Under new ownership this year is Georgia-Pacific. In November, the company was purchased by Koch Industries, a multinational conglomerate that had already owned G-P’s cellulose business as well as fiber producer Invista, among other things. “It’s a new owner but they’ve maintained G-P as a total separate subsidiary,” said vice president and general manager of nonwovens, Paul Farren. “It’s almost like a holding company. G-P has its own board of directors, president, CEO, etc.”
 
Meanwhile, G-P’s nonwovens business, which centers on airlaid technology, has continued to perform well by focusing on improving its production and reducing costs. “Like everyone else, we are managing as well as possible with the raw material price increases by aligning ourselves with the right partners,” Mr. Farren said.
 
Benefiting G-P were existing contracts, put in place before raw material prices escalated, which kept their impact to G-P under check. Additionally, G-P has been successful in unearthing new market segments for its airlaid technology that had been using other materials. “These markets were using technology that was more expensive than airlaid and found that pulp worked as well or better for their applications at a lower cost,” Mr. Farren said. “With converters under pressure they are using all different types of substrates and raw materials to satisfy their needs at lower costs. When business is challenged, people are more willing to run trials and revamp businesses. As they have been looking for other things, they have opened up some nice market segments.”
 
Meanwhile, wipes and other traditional markets for G-P’s airlaid business, continue to hold good positions even though they aren’t growing as dramatically as they once had. “What has helped us is that we have some good customers that still use airlaid in their wipes, allowing us to maintain that leg of the business while growing in businesses that have not historically been there before,” Mr. Farren said.
 
Additionally, G-P’s role as a user of a portion of its airlaid materials continues to benefit its business. Currently, about 30% of its output targets its own consumer products, including away-from-home products and tabletop applications.
 
G-P currently manufactures about 40,000 tons of airlaid nonwovens at its Green Bay, WI manufacturing plant.

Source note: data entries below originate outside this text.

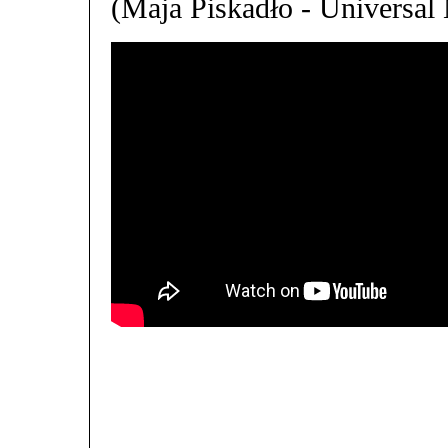
(Maja Piskadło - Universal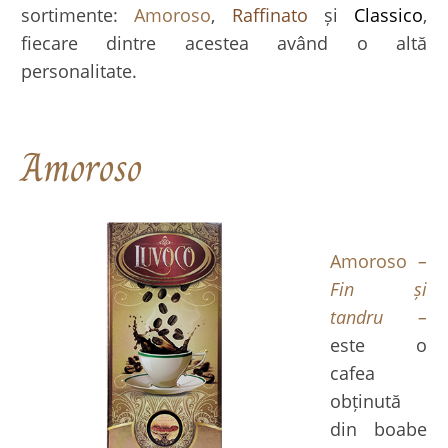
sortimente:
Amoroso
,
Raffinato
și
Classico
,
fiecare dintre acestea având o altă
personalitate.
Amoroso
Amoroso
–
Fin și
tandru –
este o
cafea
obținută
din boabe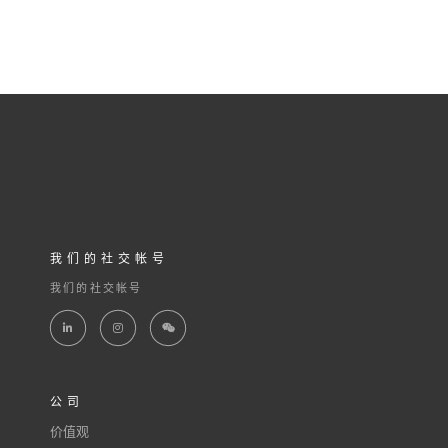
我们的社交帐号
我们的社交帐号
公司
价值观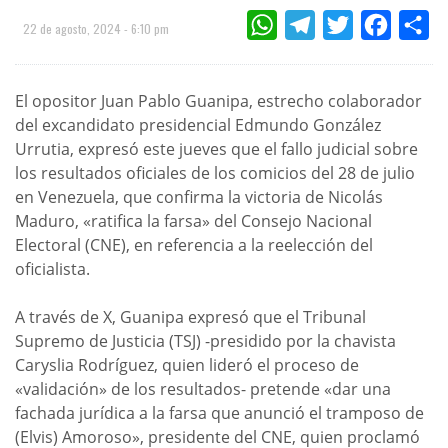
WHATSAPP
TELEGRAM
TWITTER
FACEBOO
CO
22 de agosto, 2024 - 6:10 pm
El opositor Juan Pablo Guanipa, estrecho colaborador
del excandidato presidencial Edmundo González
Urrutia, expresó este jueves que el fallo judicial sobre
los resultados oficiales de los comicios del 28 de julio
en Venezuela, que confirma la victoria de Nicolás
Maduro, «ratifica la farsa» del Consejo Nacional
Electoral (CNE), en referencia a la reelección del
oficialista.
A través de X, Guanipa expresó que el Tribunal
Supremo de Justicia (TSJ) -presidido por la chavista
Caryslia Rodríguez, quien lideró el proceso de
«validación» de los resultados- pretende «dar una
fachada jurídica a la farsa que anunció el tramposo de
(Elvis) Amoroso», presidente del CNE, quien proclamó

In recent years, the company has not been aggressive about new capacity investment, choosing to debottleneck and improve its existing lines rather than build new ones. However, with its new ownership in check and new markets for airlaid opening up, Mr. Farren hinted that it could be time for new capacity.
 
“Koch has been very willing to invest in the (G-P Cellulose) Brunswick operation and it’s clear that they are interested in growing the businesses they acquired,” he said. “Nonwovens has a lot of opportunities to expand on the synergies between all of these businesses. But, at this point, I can’t say that everyone has sat down and thought through all of this.”